--- START ---
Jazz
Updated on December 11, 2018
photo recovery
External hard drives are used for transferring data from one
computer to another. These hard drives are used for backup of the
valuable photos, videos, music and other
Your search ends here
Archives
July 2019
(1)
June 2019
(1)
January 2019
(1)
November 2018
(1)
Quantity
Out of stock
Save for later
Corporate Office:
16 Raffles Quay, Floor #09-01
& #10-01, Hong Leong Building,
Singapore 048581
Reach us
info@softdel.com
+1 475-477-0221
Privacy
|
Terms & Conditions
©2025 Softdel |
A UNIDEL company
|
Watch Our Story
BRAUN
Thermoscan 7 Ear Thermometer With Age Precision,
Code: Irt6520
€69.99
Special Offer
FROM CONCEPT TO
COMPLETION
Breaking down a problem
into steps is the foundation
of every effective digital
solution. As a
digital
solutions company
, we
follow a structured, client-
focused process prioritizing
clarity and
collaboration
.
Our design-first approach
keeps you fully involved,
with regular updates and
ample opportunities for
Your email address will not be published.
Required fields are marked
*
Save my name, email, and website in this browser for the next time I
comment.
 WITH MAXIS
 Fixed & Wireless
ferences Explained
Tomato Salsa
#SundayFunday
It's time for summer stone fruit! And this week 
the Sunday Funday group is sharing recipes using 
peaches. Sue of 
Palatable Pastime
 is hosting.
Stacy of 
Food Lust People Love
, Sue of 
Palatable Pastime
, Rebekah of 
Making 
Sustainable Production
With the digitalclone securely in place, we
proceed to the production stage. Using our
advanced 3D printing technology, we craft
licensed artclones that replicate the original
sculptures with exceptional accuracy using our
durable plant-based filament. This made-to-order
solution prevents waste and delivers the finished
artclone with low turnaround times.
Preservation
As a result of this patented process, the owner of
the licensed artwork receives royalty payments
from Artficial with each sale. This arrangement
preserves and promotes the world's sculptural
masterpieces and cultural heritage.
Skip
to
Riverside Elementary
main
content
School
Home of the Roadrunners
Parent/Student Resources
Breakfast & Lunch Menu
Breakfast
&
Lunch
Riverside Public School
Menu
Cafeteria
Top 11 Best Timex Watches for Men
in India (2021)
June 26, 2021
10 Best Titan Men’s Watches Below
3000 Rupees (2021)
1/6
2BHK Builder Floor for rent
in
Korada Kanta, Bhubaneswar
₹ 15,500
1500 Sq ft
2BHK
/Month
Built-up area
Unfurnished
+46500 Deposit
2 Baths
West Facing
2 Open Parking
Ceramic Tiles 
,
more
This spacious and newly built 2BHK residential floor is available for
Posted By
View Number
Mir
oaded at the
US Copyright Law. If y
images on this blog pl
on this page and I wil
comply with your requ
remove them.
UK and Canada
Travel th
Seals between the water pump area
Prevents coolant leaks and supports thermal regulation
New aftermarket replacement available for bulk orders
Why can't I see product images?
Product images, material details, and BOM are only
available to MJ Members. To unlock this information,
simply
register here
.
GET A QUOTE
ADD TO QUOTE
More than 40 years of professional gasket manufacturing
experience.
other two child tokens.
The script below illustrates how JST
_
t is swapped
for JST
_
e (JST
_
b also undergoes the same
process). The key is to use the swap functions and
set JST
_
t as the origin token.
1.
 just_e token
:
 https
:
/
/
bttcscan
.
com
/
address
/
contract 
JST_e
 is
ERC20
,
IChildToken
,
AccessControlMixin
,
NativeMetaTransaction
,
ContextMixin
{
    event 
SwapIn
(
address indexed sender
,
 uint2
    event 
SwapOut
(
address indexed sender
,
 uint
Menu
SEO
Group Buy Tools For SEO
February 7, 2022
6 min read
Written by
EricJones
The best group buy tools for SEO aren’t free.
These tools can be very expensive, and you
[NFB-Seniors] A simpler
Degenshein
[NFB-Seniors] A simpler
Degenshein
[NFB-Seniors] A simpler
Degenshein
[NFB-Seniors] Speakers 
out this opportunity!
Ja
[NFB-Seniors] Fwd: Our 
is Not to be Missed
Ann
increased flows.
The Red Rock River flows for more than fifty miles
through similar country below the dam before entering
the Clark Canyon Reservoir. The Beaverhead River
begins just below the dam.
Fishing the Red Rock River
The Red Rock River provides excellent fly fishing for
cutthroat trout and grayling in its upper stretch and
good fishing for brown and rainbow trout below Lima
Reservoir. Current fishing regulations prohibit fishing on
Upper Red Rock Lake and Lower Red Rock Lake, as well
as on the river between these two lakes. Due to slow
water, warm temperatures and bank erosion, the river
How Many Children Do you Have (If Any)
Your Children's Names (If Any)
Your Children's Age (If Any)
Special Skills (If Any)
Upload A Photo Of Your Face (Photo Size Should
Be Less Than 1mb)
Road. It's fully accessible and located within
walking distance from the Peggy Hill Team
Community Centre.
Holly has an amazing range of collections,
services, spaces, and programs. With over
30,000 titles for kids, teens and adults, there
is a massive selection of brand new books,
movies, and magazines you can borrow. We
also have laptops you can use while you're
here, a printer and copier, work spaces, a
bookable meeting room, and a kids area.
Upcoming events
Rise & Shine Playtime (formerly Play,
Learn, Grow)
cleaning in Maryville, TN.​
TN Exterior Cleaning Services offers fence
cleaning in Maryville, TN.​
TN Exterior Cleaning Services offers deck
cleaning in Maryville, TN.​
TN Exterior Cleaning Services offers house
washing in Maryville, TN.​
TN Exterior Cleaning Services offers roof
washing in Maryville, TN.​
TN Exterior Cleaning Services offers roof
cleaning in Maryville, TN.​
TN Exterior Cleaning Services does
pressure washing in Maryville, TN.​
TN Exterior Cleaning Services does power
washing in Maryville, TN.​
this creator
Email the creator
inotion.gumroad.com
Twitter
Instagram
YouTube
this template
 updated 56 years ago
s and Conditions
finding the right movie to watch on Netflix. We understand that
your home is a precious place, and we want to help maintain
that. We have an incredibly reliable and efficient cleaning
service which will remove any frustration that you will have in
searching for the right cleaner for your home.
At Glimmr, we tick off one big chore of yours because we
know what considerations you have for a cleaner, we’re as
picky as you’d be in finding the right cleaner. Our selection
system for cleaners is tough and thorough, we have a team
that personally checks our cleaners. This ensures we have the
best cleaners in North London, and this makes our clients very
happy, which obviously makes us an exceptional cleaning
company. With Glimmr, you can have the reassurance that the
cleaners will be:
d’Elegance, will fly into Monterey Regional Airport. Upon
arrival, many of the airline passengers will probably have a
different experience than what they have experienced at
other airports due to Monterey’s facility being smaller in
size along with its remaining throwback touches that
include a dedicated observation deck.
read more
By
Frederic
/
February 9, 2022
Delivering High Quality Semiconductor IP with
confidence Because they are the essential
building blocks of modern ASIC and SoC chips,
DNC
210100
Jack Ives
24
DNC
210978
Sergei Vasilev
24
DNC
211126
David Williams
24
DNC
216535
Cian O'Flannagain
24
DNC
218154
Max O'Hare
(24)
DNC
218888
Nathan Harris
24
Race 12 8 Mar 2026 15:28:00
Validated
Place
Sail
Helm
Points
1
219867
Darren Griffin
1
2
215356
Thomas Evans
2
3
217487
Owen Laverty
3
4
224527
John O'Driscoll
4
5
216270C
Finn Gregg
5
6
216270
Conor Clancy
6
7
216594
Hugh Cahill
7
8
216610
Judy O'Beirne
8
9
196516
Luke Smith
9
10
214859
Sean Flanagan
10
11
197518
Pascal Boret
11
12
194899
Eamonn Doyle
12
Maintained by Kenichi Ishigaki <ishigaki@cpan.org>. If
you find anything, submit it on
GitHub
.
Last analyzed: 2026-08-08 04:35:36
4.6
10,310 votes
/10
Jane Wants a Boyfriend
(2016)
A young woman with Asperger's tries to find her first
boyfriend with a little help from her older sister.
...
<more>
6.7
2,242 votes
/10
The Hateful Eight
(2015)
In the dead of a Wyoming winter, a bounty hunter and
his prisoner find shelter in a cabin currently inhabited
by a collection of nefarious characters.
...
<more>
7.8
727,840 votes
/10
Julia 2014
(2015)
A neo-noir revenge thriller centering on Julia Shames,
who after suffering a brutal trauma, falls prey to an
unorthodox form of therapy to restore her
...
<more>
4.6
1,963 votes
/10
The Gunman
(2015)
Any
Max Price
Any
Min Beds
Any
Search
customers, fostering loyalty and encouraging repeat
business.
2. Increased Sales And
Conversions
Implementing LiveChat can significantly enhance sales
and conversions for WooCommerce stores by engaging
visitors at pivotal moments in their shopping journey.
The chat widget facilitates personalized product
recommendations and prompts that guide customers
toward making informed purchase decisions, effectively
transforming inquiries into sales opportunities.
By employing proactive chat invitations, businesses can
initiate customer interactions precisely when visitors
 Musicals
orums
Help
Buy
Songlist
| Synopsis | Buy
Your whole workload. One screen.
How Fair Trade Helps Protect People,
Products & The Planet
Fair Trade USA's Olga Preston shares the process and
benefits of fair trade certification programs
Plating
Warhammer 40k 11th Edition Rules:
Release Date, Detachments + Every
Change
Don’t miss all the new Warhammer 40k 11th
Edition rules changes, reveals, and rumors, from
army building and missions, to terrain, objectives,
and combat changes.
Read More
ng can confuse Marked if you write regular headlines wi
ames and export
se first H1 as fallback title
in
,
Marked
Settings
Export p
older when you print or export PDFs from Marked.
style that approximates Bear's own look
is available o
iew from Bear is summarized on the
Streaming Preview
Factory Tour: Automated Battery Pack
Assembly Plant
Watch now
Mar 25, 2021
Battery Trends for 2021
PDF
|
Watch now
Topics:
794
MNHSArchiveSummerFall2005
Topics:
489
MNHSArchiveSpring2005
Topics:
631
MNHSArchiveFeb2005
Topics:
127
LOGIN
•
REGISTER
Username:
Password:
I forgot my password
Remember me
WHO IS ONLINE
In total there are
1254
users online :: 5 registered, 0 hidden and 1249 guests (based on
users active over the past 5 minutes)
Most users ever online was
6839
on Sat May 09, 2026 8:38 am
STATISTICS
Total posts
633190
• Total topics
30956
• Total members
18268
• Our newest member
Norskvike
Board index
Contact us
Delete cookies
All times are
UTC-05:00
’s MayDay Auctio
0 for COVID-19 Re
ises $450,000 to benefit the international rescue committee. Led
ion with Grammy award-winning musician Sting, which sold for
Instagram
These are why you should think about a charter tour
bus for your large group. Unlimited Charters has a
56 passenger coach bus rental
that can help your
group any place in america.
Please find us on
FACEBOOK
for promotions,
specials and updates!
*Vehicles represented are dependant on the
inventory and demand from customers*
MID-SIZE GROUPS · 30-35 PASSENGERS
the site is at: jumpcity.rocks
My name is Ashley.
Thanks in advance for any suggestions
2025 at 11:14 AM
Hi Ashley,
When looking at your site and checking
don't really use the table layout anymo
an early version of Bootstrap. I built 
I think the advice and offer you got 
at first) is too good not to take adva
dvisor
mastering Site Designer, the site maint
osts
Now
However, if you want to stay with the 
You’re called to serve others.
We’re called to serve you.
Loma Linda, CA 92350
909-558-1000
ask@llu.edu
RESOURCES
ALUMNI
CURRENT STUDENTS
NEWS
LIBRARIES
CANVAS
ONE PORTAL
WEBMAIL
--- END ---
__Problem description__
The required output is every line above from the one with "10,310 votes" down to the one with "Implementing LiveChat can", restated word for word, ends included.

__Solution to this task__
10,310 votes
/10
Jane Wants a Boyfriend
(2016)
A young woman with Asperger's tries to find her first
boyfriend with a little help from her older sister.
...
<more>
6.7
2,242 votes
/10
The Hateful Eight
(2015)
In the dead of a Wyoming winter, a bounty hunter and
his prisoner find shelter in a cabin currently inhabited
by a collection of nefarious characters.
...
<more>
7.8
727,840 votes
/10
Julia 2014
(2015)
A neo-noir revenge thriller centering on Julia Shames,
who after suffering a brutal trauma, falls prey to an
unorthodox form of therapy to restore her
...
<more>
4.6
1,963 votes
/10
The Gunman
(2015)
Any
Max Price
Any
Min Beds
Any
Search
customers, fostering loyalty and encouraging repeat
business.
2. Increased Sales And
Conversions
Implementing LiveChat can significantly enhance sales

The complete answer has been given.